All of the data that follows is to be printed exactly, without pictures.

*** Data provided Section Begins ***

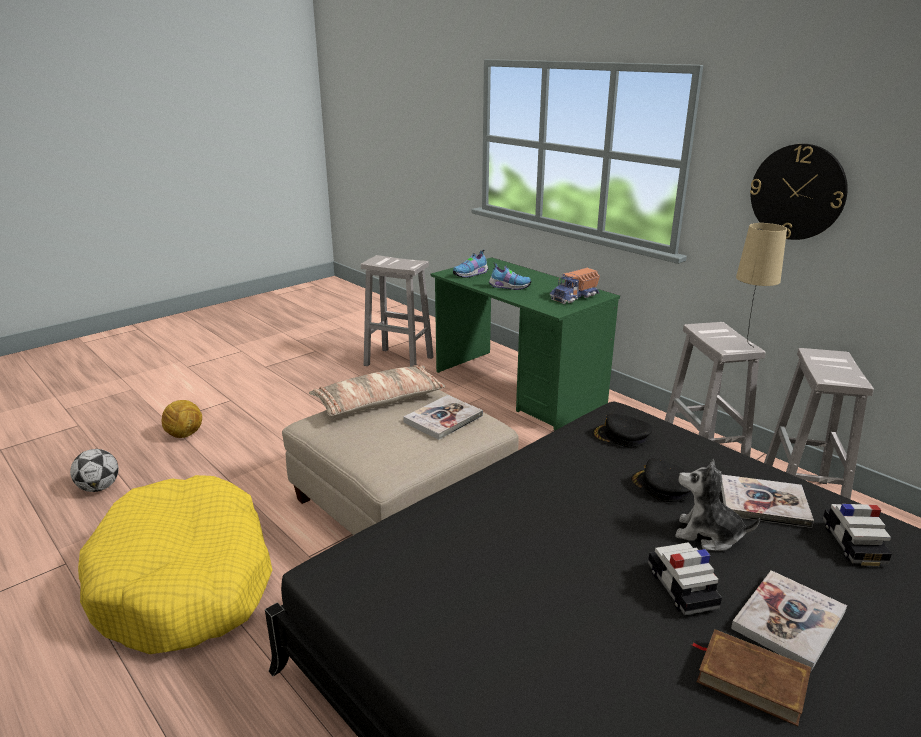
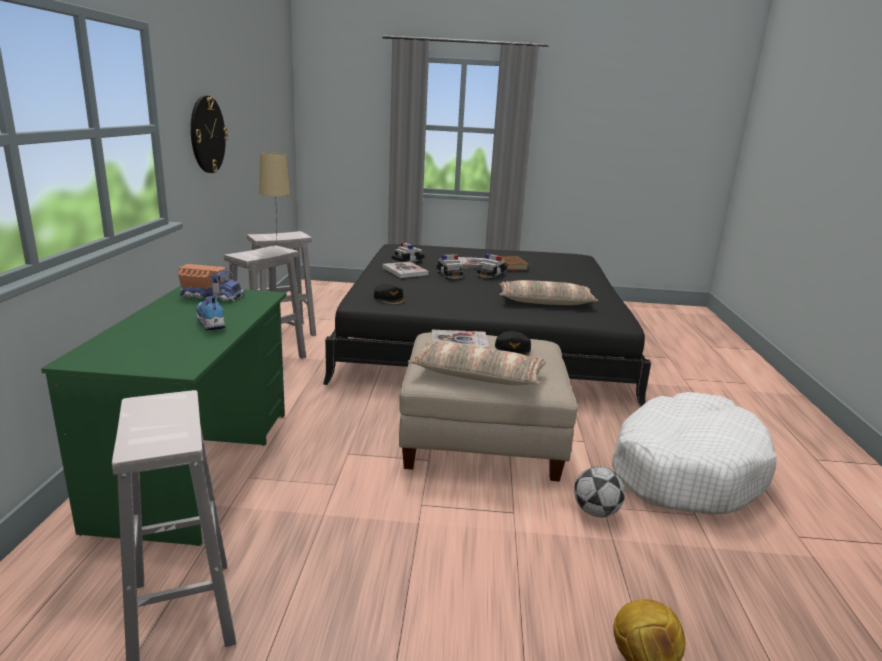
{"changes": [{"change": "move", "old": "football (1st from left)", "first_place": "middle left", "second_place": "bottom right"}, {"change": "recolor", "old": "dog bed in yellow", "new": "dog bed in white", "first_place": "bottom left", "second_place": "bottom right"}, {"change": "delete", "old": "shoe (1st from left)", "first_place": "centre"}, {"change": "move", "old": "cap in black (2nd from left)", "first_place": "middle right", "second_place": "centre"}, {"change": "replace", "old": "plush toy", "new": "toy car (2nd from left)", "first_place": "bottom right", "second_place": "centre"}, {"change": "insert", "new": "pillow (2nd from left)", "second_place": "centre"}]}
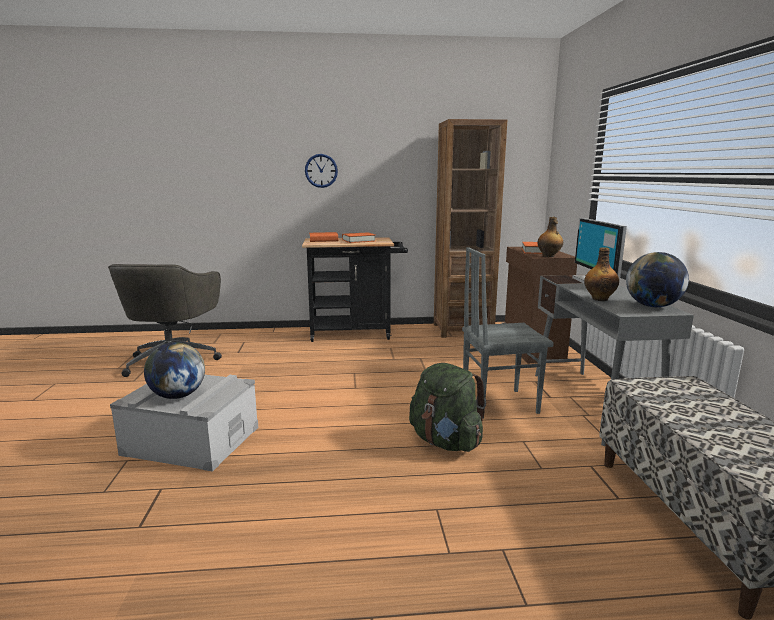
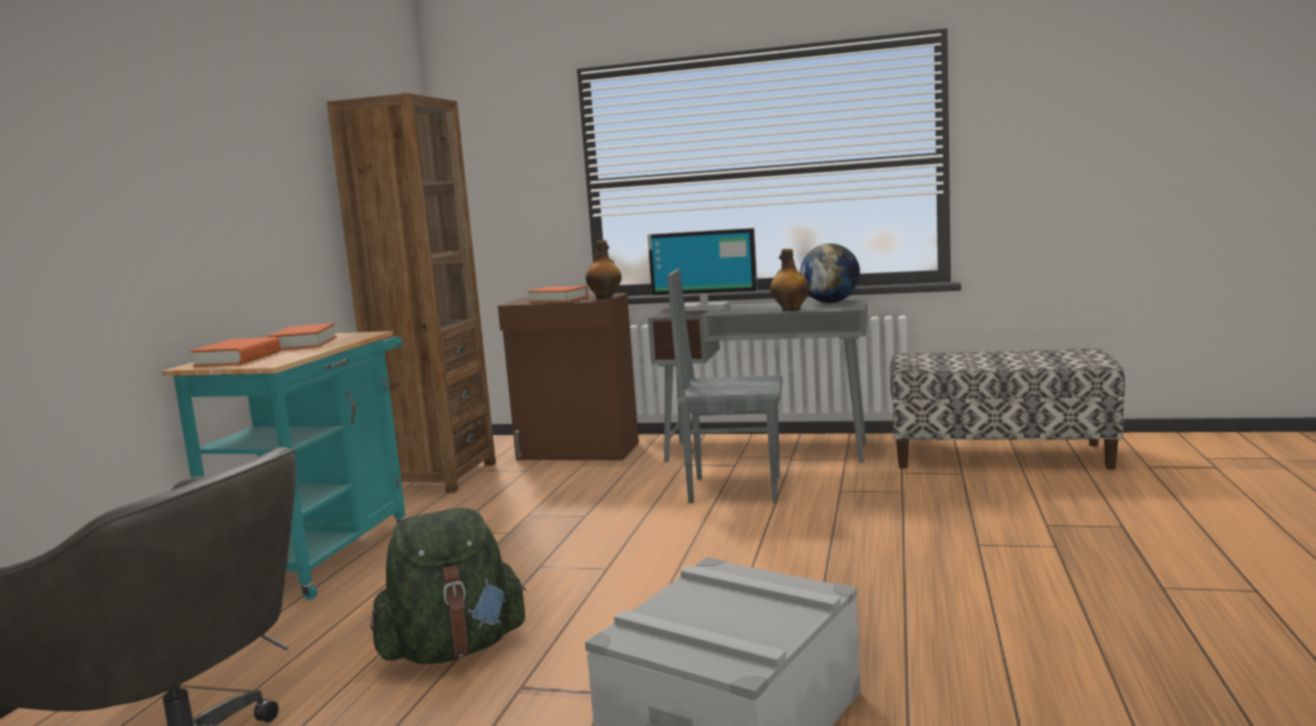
{"changes": [{"change": "delete", "old": "globe (1st from left)", "first_place": "middle left"}, {"change": "recolor", "old": "cart in black", "new": "cart in turquoise", "first_place": "centre", "second_place": "middle left"}, {"change": "delete", "old": "wall clock", "first_place": "top centre"}, {"change": "move", "old": "backpack in green", "first_place": "centre", "second_place": "bottom centre"}, {"change": "rotate", "old": "chair in grey", "first_place": "centre", "second_place": "centre", "degrees": 90}]}
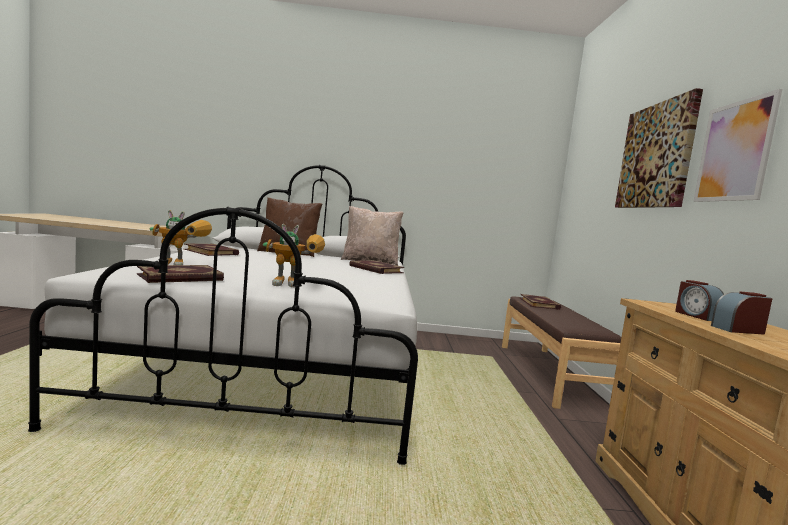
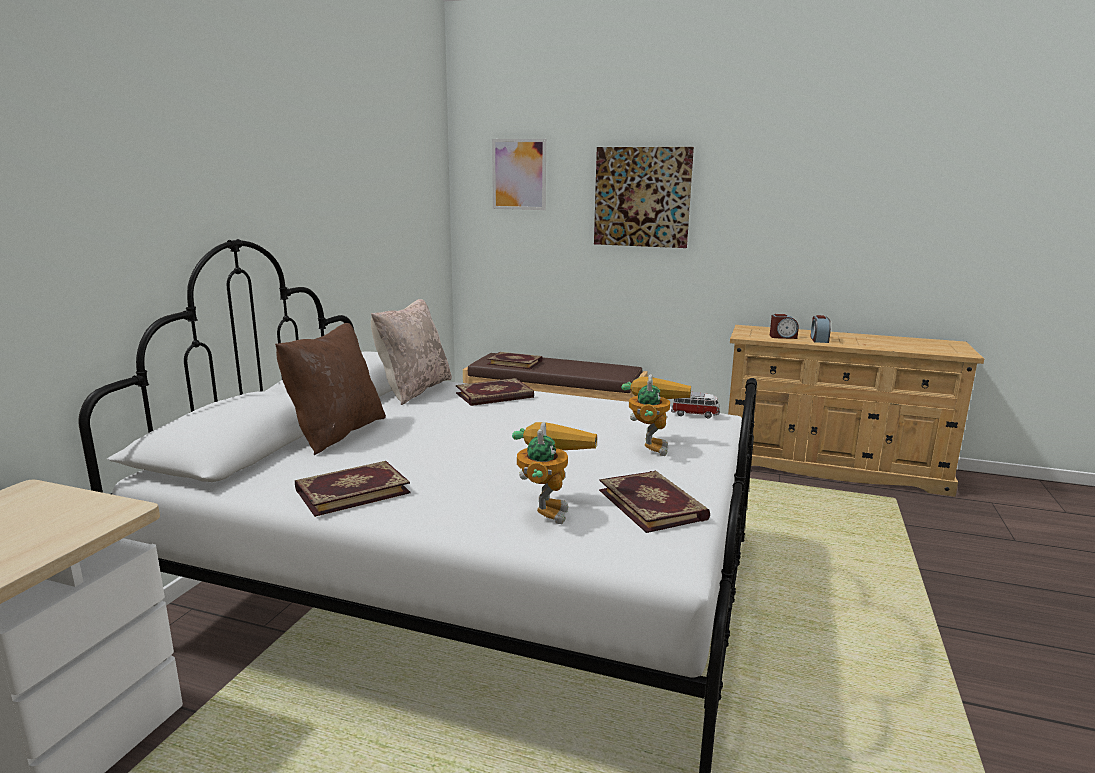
{"changes": [{"change": "move", "old": "picture (2nd from left in the first image)", "new": "picture (1st from left)", "first_place": "top right", "second_place": "top centre"}, {"change": "insert", "new": "toy car", "second_place": "centre"}]}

*** Data provided Section Ends ***

* _Solution below_:
{"changes": [{"change": "move", "old": "football (1st from left)", "first_place": "middle left", "second_place": "bottom right"}, {"change": "recolor", "old": "dog bed in yellow", "new": "dog bed in white", "first_place": "bottom left", "second_place": "bottom right"}, {"change": "delete", "old": "shoe (1st from left)", "first_place": "centre"}, {"change": "move", "old": "cap in black (2nd from left)", "first_place": "middle right", "second_place": "centre"}, {"change": "replace", "old": "plush toy", "new": "toy car (2nd from left)", "first_place": "bottom right", "second_place": "centre"}, {"change": "insert", "new": "pillow (2nd from left)", "second_place": "centre"}]}
{"changes": [{"change": "delete", "old": "globe (1st from left)", "first_place": "middle left"}, {"change": "recolor", "old": "cart in black", "new": "cart in turquoise", "first_place": "centre", "second_place": "middle left"}, {"change": "delete", "old": "wall clock", "first_place": "top centre"}, {"change": "move", "old": "backpack in green", "first_place": "centre", "second_place": "bottom centre"}, {"change": "rotate", "old": "chair in grey", "first_place": "centre", "second_place": "centre", "degrees": 90}]}
{"changes": [{"change": "move", "old": "picture (2nd from left in the first image)", "new": "picture (1st from left)", "first_place": "top right", "second_place": "top centre"}, {"change": "insert", "new": "toy car", "second_place": "centre"}]}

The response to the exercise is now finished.